§ TASK A: Return every line of the records that contains the string "time". Case counts.
━━━
# Attention All Calvinists: I Need Your Help!



## eqdj (Nov 6, 2008)

I’m diablogging with a friend of mine who is an anti-Calvinist. 

In our discussions he keeps returning to (what I believe is the faulty) assumption that we Calvinists are so because we have read a Calvinistic document (Confession, Catechism, or works by Calvinistic Authors) and then subject Scripture to our predetermined hermeneutic. 

I would appreciate it if you would take a quick minute to write a short “testimony” of how you came to embrace the doctrines of grace on my blog comments at www.eqdj.wordpress.com.

Thank you


----------



## LawrenceU (Nov 6, 2008)

Well, it wasn't that way with me. I wasn't raised in a Calvinist setting at all. I came to that conclusion as a young adult when I put all the books on the shelf except for Scripture. John, Romans, and Ephesians nailed me to the floor.


----------



## panta dokimazete (Nov 6, 2008)

I didn't even know who John Calvin was when I became convinced by Scripture of God's monergistic work. It was only later that I understood the Doctrines of Grace to be synonymous with Calvinism.


----------



## pm (Nov 6, 2008)

Well, I was a Christian for 36 years, involved in Christian work, reading the Bible and studying doctrine before I started considering Reform Theology. It took several years of reading, studying before I fully embraced it and now consider myself a Calvinist, with much more to learn.


----------



## A5pointer (Nov 6, 2008)

Have him interpret Romans 9 and sit back and watch him do what he accuses you of doing. It is so clear there that his doctrinal predisposition will be obvious.


----------



## Spinningplates2 (Nov 6, 2008)

eqdj said:


> In our discussions he keeps returning to (what I believe is the faulty) assumption that we Calvinists are so because we have read a Calvinistic document (Confession, Catechism, or works by Calvinistic Authors) and then subject Scripture to our predetermined hermeneutic.
> here.
> 
> Thank you



In my case your friend is right. Simply check out my introduction post and you will see that I am not changing my story.

I came to Christ and then read a "Calvinistic document" called the New Testament. I accepted all the words such as , election, adopted and predestined at their face value. It was not until I went to Bible College that I was told those words don't mean what the Bible says they mean.

To continue to debate with a person who does not see the truth of the Bible as far as Grace in the Calvinistic understanding is concerned, is always another one of God's great mysteries. God may open his eyes or your words will be wasted in human terms. Still the truth remains the Truth and I will pray that God will bless your effort.


----------



## jwithnell (Nov 6, 2008)

I became convinced of God's sovereignty in salvation when I read Luther's _Bondage of the Will._ I wasn't convinced of doctrine so much as I was convinced that scripture teaches I lacked my own abilities apart from God's grace.


----------



## Semper Fidelis (Nov 6, 2008)

I would say that the reason why Pelagians or semi-Pelagians are still so is because the default state for men is to supress Truth in unrigteousness (Romans 1-3). It is often argued by Arminian proponents that their view is intuitive - that a default reading of the text leads to their doctrine. In other words, a lost sinner has the same view of God, His holiness, and their ability to please God apart from grace as they do. Well, no duh. That's because they're approaching the text with darkened minds. That self-professed Christians would even think to make the argument that an unaided reason would come to spiritual truth points to the poverty of their understanding with respect to the fallen state of man.


----------



## christiana (Nov 6, 2008)

I was near 70 when I read Acts 13:48 again, and thought, What? Wow!!! It went from there and was just a wonderful awakening to His grace!


----------
━━━
§ TASK B:
Answer these questions about the forum thread:
(i) Which three books of Scripture does LawrenceU say "nailed me to the floor"?
(ii) For how many years had pm been a Christian before starting to consider Reform Theology?
(iii) Which book was jwithnell reading when convinced of God's sovereignty in salvation?

§ EXTRACTED INFORMATION:
━━━
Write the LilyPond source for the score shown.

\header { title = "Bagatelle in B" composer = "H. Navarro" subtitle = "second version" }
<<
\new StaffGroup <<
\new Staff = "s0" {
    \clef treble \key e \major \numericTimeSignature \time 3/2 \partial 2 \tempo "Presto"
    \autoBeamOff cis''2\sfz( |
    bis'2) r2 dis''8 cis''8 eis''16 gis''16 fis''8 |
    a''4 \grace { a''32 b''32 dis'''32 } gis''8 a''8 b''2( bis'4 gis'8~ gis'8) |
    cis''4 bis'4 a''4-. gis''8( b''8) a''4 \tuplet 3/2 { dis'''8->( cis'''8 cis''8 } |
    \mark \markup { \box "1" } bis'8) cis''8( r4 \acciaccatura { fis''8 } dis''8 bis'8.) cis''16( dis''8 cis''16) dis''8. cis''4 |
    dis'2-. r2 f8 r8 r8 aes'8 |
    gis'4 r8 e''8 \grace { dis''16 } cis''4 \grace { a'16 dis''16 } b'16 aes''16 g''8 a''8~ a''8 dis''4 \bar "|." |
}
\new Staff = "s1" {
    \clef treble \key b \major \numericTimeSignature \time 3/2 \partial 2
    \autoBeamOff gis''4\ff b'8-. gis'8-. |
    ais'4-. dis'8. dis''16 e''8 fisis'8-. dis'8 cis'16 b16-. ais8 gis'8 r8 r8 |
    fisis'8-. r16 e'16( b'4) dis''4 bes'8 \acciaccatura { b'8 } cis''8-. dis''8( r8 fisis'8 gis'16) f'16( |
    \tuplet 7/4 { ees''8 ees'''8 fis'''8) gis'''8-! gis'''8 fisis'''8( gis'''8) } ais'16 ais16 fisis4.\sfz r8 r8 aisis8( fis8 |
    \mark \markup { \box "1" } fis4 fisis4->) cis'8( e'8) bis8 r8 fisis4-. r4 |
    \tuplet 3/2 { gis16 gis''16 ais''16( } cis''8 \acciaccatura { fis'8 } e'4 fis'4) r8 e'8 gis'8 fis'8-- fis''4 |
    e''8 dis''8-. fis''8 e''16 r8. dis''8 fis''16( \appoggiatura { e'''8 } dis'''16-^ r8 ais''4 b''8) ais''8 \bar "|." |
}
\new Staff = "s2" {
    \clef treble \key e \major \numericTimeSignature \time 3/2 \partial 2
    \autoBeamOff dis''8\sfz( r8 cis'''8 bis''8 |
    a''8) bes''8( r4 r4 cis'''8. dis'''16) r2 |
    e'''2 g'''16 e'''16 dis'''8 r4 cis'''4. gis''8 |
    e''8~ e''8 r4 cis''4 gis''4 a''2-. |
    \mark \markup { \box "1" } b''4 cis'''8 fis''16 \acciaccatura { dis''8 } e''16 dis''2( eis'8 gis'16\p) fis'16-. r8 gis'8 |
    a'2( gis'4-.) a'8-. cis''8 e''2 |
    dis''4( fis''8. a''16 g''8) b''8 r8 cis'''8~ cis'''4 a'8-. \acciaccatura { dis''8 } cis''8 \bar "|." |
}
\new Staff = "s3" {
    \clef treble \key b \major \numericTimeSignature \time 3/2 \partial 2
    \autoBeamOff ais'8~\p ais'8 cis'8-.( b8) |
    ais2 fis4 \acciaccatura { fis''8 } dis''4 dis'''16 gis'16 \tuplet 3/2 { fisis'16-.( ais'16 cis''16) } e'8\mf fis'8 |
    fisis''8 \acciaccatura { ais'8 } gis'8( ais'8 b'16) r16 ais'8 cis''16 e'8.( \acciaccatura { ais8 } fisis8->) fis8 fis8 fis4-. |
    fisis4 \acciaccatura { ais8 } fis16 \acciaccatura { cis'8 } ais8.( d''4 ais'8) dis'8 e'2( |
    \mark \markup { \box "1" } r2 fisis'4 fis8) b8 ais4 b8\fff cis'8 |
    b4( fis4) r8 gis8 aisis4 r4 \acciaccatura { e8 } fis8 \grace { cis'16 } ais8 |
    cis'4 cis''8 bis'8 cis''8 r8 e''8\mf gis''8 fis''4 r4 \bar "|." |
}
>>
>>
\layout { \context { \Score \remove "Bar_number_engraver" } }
━━━
§ TASK RESULT A:
    \clef treble \key e \major \numericTimeSignature \time 3/2 \partial 2 \tempo "Presto"
    \clef treble \key b \major \numericTimeSignature \time 3/2 \partial 2
    \clef treble \key e \major \numericTimeSignature \time 3/2 \partial 2
    \clef treble \key b \major \numericTimeSignature \time 3/2 \partial 2

§ TASK RESULT B:
(i) John, Romans, and Ephesians
(ii) 36 years
(iii) Luther's Bondage of the Will